OSA Levitated Optomechanics Incubator Part 2
By James Millen
The participants arrived bright and early to enjoy the second day of the OSA Incubator on Levitated Optomechanics. The meeting so far has strongly focussed on studying quantum physics using our levitated systems. We were reminded by James Millen from the University of Vienna, Austria, that there is a lot more physics going on, such as fluid dynamics and thermodynamics, and pointed us towards quantum thermodynamics. Jan Gieseler from Harvard University, USA, showed us his beautiful work on thermodynamics with levitated nanospheres in the underdamped regime. Understanding thermodynamics and heating in optomechanical systems is quite important, and Tongcang Li from Purdue University, USA, talked us through heating issues in levitated nanodiamonds.

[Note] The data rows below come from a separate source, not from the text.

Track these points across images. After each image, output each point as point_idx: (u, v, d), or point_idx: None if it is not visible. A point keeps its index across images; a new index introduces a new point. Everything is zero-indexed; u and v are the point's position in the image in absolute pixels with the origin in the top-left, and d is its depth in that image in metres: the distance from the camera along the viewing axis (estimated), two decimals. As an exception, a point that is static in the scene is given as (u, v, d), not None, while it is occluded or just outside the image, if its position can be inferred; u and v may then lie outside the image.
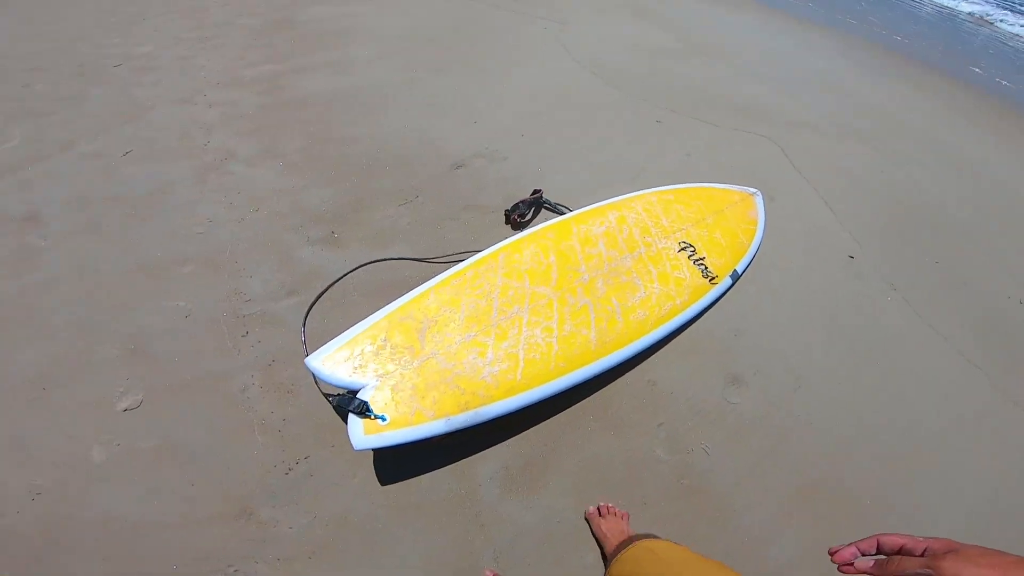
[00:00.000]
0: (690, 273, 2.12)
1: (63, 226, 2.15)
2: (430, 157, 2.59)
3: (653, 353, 2.01)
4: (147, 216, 2.21)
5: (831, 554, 0.64)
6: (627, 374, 1.95)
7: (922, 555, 0.57)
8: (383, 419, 1.57)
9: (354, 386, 1.64)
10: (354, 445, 1.51)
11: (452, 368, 1.72)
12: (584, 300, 1.95)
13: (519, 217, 2.31)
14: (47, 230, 2.13)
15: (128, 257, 2.04)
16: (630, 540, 1.20)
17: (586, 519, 1.59)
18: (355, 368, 1.67)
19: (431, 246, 2.21)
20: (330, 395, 1.66)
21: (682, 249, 2.19)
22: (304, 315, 1.93)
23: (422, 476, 1.68)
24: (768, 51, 4.10)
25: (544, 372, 1.77)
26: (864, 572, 0.60)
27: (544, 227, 2.16)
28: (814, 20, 4.96)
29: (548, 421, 1.82)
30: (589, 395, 1.89)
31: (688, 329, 2.09)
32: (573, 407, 1.84)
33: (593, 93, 3.22)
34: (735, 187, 2.54)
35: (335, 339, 1.72)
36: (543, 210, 2.42)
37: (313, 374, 1.65)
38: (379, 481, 1.65)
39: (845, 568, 0.63)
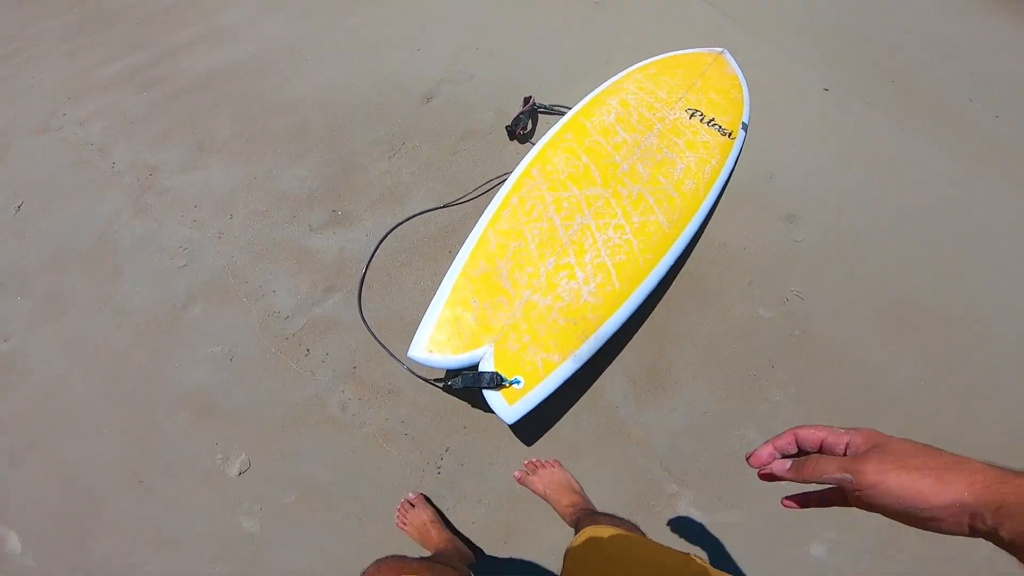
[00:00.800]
0: (710, 135, 2.09)
1: (17, 317, 1.66)
2: (393, 97, 2.27)
3: (710, 219, 2.00)
4: (111, 270, 1.77)
5: (747, 459, 0.56)
6: (697, 246, 1.93)
7: (844, 452, 0.49)
8: (518, 382, 1.45)
9: (471, 361, 1.48)
10: (507, 420, 1.40)
11: (552, 303, 1.61)
12: (636, 188, 1.86)
13: (522, 130, 2.14)
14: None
15: (124, 321, 1.65)
16: (583, 517, 1.11)
17: (523, 484, 1.45)
18: (464, 342, 1.49)
19: (449, 187, 1.99)
20: (441, 380, 1.49)
21: (692, 115, 2.14)
22: (358, 309, 1.68)
23: (559, 422, 1.64)
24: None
25: (636, 271, 1.71)
26: (781, 476, 0.52)
27: (557, 131, 2.02)
28: None
29: (647, 323, 1.78)
30: (672, 281, 1.86)
31: (728, 188, 2.08)
32: (663, 299, 1.81)
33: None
34: (703, 49, 2.49)
35: (424, 321, 1.54)
36: (541, 115, 2.24)
37: (415, 365, 1.46)
38: (524, 443, 1.57)
39: (763, 474, 0.54)
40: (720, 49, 2.48)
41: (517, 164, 1.93)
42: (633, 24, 2.76)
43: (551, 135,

The field of quantum optomechanics normally considers cavity optomechanics, which means using an optical cavity to boost the matter-light interaction. Our final session considerd future directions, and Brandon Rodenburg from the University of Rochester discussed how we could reach the quantum level without having to use complicated, high-Finesse optical cavities. What has been missing is a quantum description of feedback cooling, and his work provided it. Optical cavities can also be enhanced by using other trapping techniques, and Tania Monteiro from University College London, UK, explained how an electric Paul trap can be used to boost cooling. Hybrid systems are a hot topic in quantum technologies, and we should always consider borrowing techniques from as many fields of science as possible!
We finished the meeting with a discussion of controlling mirrors in space by Grover Swartzlander from the Rochester Institute of Technology, USA. This is an unusual optomechanical system, and he has considered a new way of using an “optical slingshot” to stabilize an array of mirrors which are free in space, to help enable a future generation of space-based telescopes.
To wrap up, this OSA Incubator has come at the perfect time for the field, and everyone has expressed the impressive progress in the field of Levitated Optomechanics, and the whole community will leave full of new ideas.